I'm still not sure what takes up most of their time.
To answer this question straightforwardly, for educational purposes and without getting into the question of how much time is left over afterward:
Hunting: requires hours and hours of patiently doing nothing but stalking game. After you kill something you need to gut and dress it, and find a way to haul it home. Then you need to smoke or salt the portion that you can't eat immediately.
Farming: read Farmer Boy or Tess of the d'Urbervilles to get an idea. Plowing, plowing, plowing, marking, planting, harrowing until the crop can hold the field, then reaping and threshing. And haymaking. And training the animals. And maintaining your equipment. And milking the cows and goats, and searching for eggs. You want to eat a chicken for dinner? Kill it, gut it, pluck the feathers, then cook it.
Tending fires: it doesn't take very long to mend a fire, but it does have to be done many times throughout the day. By the way, the fire throws a ton of soot and ash into the air. Anything that is sitting out in your house will need to be cleaned frequently.
Laundry: as said before, a backbreaking and time-consuming process when you have to agitate, wring, rinse, wring, hang and then--because nothing is wrinkle-resistant--press every item by hand.
Clothing: cotton wasn't used for clothing until after the cotton 'gin was invented in 1793. People's clothing was sewn skins, wool, or various other plant fibers, principally nettles and flax.
Wool: besides tending the sheep (shepherd boys and their knitting), you have to shear it, wash it, card it, comb it, spin it--oh wait, you want two-ply yarn? spin the second ply, then spin them together--be washed again, dyed, warp the loom, weave the cloth, shrink it, full it, and then you get to start sewing your garment.
Flax: grow the crop, cut it, let it rot, break it, hackle it, spin it, warp your loom, weave it, shrink it, let it bleach, then you get to start sewing your garment.
And don't forget that there were no synthetic fibers, so things didn't last nearly as long as they do now.
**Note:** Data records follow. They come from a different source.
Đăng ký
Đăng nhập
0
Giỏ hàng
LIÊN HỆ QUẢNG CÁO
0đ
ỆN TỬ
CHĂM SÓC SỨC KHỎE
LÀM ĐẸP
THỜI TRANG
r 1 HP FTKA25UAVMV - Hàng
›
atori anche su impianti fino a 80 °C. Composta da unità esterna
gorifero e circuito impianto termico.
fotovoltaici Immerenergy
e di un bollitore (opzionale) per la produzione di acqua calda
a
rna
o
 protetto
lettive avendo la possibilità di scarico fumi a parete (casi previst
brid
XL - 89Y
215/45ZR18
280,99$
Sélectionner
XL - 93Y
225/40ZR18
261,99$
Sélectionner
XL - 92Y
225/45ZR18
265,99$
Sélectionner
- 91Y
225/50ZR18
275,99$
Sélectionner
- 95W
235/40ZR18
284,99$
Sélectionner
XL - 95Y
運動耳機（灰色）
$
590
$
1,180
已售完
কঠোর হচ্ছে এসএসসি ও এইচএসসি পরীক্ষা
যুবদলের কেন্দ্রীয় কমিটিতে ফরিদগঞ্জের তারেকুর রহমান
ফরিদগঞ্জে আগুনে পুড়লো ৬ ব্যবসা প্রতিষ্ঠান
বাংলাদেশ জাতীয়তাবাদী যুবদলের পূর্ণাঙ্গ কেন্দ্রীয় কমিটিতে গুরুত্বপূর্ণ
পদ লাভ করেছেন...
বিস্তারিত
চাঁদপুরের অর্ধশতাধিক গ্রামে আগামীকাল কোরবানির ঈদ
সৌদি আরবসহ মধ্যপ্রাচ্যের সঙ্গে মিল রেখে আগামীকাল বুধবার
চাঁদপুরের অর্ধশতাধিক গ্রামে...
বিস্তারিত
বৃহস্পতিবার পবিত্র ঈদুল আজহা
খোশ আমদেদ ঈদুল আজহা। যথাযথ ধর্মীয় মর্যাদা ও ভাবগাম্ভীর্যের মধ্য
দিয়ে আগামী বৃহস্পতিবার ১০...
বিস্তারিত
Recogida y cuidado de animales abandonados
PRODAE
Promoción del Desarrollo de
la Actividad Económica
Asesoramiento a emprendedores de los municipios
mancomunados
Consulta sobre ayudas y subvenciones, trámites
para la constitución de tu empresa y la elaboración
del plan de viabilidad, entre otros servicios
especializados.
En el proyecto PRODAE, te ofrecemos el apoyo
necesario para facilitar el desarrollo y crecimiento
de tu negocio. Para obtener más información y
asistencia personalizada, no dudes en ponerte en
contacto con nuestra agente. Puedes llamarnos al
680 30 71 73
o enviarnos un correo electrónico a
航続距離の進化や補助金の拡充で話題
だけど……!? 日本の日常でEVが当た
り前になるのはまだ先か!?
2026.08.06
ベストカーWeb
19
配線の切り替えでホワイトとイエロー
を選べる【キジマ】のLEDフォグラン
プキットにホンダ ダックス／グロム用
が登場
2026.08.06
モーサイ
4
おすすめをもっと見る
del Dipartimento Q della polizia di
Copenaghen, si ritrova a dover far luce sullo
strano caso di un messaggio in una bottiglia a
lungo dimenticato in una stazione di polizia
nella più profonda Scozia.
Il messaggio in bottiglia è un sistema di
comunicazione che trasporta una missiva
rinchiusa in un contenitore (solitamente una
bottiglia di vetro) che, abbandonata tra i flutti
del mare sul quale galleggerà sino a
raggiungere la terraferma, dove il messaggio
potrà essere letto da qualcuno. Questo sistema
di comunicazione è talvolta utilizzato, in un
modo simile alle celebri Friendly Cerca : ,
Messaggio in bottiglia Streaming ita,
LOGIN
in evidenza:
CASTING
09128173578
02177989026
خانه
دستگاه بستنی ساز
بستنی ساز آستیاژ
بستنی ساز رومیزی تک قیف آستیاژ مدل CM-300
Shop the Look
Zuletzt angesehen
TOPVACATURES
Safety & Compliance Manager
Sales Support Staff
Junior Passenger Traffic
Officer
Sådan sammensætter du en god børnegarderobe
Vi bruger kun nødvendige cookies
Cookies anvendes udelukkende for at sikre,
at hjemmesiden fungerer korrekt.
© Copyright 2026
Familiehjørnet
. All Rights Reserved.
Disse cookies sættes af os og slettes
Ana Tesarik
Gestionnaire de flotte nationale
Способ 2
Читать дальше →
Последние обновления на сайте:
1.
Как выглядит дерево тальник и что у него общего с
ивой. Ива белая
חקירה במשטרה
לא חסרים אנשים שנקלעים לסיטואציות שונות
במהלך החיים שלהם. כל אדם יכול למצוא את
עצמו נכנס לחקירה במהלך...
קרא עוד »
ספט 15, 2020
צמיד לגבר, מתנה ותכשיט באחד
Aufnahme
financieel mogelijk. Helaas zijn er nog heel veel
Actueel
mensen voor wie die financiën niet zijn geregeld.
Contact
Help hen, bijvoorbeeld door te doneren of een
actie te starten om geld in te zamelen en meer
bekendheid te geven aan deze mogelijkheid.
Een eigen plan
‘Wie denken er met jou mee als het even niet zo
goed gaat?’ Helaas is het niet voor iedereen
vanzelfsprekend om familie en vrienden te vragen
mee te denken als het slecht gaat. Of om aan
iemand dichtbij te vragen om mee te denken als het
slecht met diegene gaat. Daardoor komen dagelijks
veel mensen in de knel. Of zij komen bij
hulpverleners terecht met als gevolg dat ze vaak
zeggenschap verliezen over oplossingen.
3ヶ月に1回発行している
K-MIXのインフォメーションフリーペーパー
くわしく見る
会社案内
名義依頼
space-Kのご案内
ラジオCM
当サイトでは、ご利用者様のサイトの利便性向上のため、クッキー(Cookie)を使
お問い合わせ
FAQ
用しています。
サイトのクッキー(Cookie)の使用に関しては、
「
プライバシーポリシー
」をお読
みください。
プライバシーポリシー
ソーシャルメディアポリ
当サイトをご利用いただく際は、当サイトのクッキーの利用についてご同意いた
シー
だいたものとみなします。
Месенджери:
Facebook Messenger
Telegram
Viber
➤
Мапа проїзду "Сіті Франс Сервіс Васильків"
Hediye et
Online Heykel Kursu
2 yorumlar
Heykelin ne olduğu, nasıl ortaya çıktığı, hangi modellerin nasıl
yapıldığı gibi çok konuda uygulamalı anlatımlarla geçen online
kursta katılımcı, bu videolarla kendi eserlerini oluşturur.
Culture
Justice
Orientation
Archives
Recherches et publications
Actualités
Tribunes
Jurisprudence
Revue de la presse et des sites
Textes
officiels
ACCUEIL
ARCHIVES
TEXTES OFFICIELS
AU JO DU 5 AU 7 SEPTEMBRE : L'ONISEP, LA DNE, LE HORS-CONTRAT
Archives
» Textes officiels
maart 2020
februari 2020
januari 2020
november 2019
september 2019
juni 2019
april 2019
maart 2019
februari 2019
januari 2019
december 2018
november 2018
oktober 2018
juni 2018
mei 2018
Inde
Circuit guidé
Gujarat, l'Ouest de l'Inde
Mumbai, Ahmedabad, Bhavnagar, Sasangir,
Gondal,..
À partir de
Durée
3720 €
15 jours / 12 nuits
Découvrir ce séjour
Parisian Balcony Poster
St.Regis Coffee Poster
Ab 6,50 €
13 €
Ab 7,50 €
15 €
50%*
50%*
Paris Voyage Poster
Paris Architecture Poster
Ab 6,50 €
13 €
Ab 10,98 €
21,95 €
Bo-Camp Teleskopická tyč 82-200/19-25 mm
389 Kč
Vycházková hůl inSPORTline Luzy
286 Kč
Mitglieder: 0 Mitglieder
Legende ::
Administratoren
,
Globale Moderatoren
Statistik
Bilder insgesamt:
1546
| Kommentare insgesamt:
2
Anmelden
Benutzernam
I have knit many pairs of socks out of 100% wool yarn. You can wear them for 10-20 total days before they develop holes, which have to be darned. By the way, it takes several hours to knit a sock. Then you have to knit the other one.
Grain: does your community have a water, wind, or ox-driven mill? If not, people are grinding every single bite of grain by hand. If so, they are spending hours transporting the grain and flour in between their homes or storehouses and the mill.
Also, you are cutting firewood or peat, making candles, making soap, baking bread, tending roasts, gathering medicines and dyestuffs, taking veeeeryyy sllloowwww animal-driven trips everywhere you need to go, and struggling with equipment that requires far more upkeep and breaks down far more often than modern materials do. For instant, do your people cook? All of their pots and pans need to be scoured regularly to remove poisonous corrosion. Do they drive wagons? Wheels and axles break constantly. Do they drive the wagons across waterways? Hope there are some nice bridges, or there will be times of year when those trips simply aren't possible.
And all of this assumes your infrastructure is in place. Somebody had to cut and trim the trees, hew or split them, level the ground, build a foundation, build the structure, and maintain a waterproof roof. Ever tried to cut a tree with an axe? It's really a drag. You want stone castles? Lordy be. Let's quarry stone without explosives. Fuuunnnn.
I am ignoring specialty crafts like blacksmithing, glassblowing, and pottery, here. Never mind obtaining the raw materials for them. That bog iron isn't just sitting around waiting for you to smelt it.
In short, there was a lot to do. Really a lot. When the Victorian times came around, being a clerk at a standing desk for 14 hours a day, 6 days a week, seemed like an easy life, compared to living in the country.